-- DATA IN THIS EXERCISE follows --

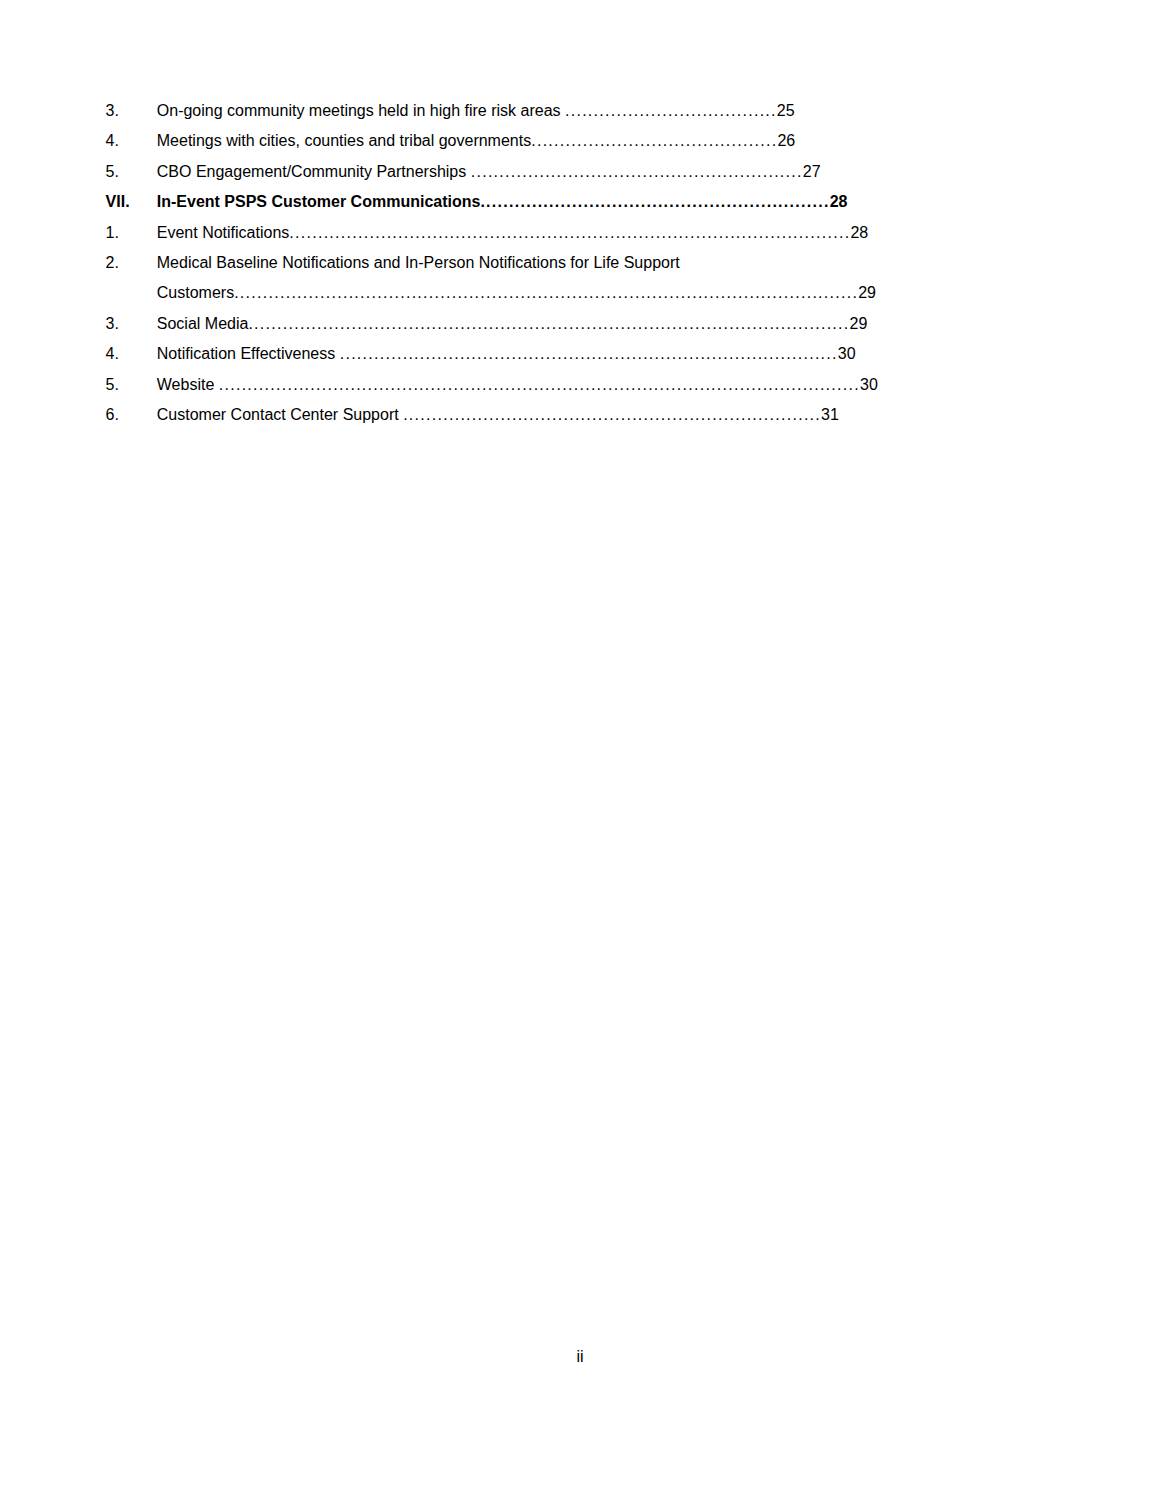| 3. | On-going community meetings held in high fire risk areas ..................................... 25 |
| 4. | Meetings with cities, counties and tribal governments ........................................... 26 |
| 5. | CBO Engagement/Community Partnerships .......................................................... 27 |
| VII. | In-Event PSPS Customer Communications ............................................................. 28 |
| 1. | Event Notifications .................................................................................................. 28 |
| 2. | Medical Baseline Notifications and In-Person Notifications for Life Support Customers ............................................................................................................. 29 |
| 3. | Social Media ......................................................................................................... 29 |
| 4. | Notification Effectiveness ....................................................................................... 30 |
| 5. | Website ................................................................................................................ 30 |
| 6. | Customer Contact Center Support ......................................................................... 31 |
ii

-- DATA IN THIS EXERCISE concluded --

WORK ORDER: Examine the records and pull out every line where the string "Event" occurs.

ANSWER SECTION:
| VII. | In-Event PSPS Customer Communications ............................................................. 28 |
| 1. | Event Notifications .................................................................................................. 28 |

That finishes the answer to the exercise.